Working data:
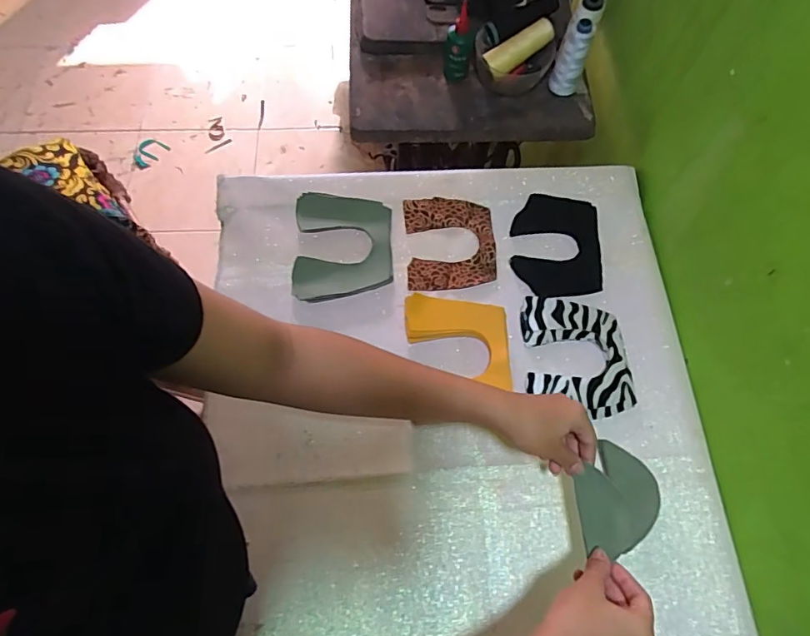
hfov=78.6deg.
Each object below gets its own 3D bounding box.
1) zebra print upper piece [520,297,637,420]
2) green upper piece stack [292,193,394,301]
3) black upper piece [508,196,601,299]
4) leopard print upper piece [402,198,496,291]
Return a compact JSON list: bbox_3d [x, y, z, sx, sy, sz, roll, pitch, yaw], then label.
[{"bbox_3d":[0.214,0.046,0.620,0.124,0.009,0.152,-2,69,1],"label":"zebra print upper piece"},{"bbox_3d":[-0.083,-0.098,0.667,0.127,0.014,0.154,-2,68,-2],"label":"green upper piece stack"},{"bbox_3d":[0.208,-0.098,0.682,0.116,0.008,0.149,3,74,3],"label":"black upper piece"},{"bbox_3d":[0.062,-0.104,0.685,0.120,0.007,0.137,-3,71,-1],"label":"leopard print upper piece"}]

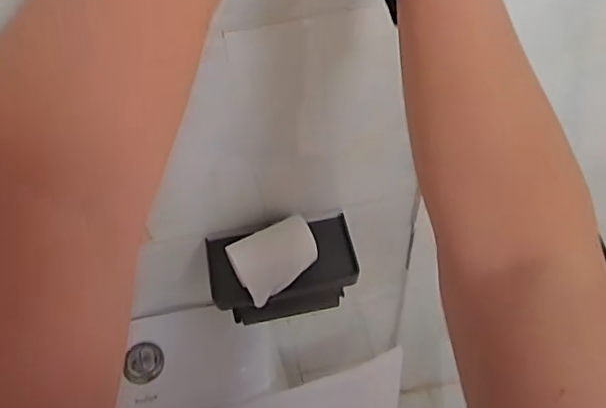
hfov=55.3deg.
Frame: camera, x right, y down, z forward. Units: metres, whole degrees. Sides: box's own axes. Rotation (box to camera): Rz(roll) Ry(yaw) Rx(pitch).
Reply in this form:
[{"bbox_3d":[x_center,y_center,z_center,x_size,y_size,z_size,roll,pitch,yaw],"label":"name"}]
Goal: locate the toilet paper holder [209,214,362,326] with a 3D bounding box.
[{"bbox_3d":[-0.024,0.085,0.716,0.178,0.093,0.104,-10,56,-3],"label":"toilet paper holder"}]

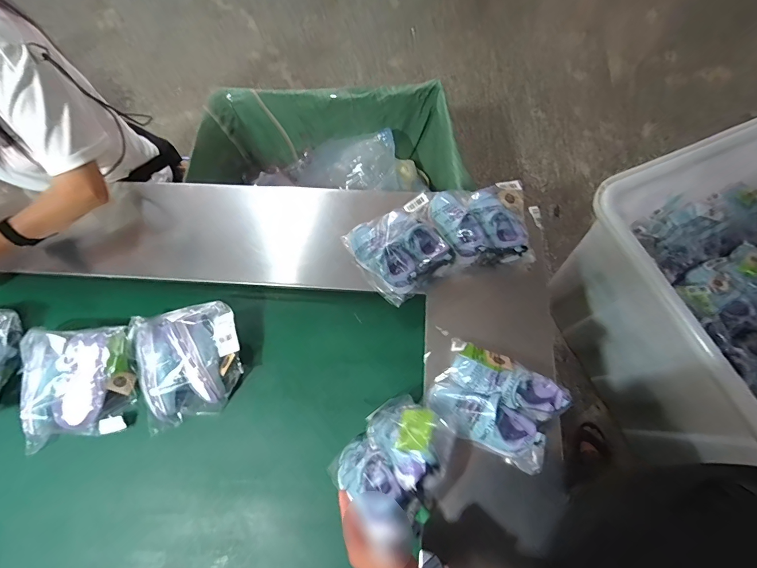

Instructions for the task:
Excluding the pictures, restate word for word the lines from the one that holds "Frame: camera, x" through the last line of the entries, both ends included.

Response area:
Frame: camera, x right, y down, z forward. Units: metres, whole degrees. Sides: box's own axes. Rotation (box to camera): Rz(roll) Ry(yaw) Rx(pitch).
Reply in this form:
[{"bbox_3d":[x_center,y_center,z_center,x_size,y_size,z_size,roll,pitch,yaw],"label":"name"}]
Goal: locate the toilet paper holder [209,214,362,326] with a 3D bounding box.
[{"bbox_3d":[-0.024,0.085,0.716,0.178,0.093,0.104,-10,56,-3],"label":"toilet paper holder"}]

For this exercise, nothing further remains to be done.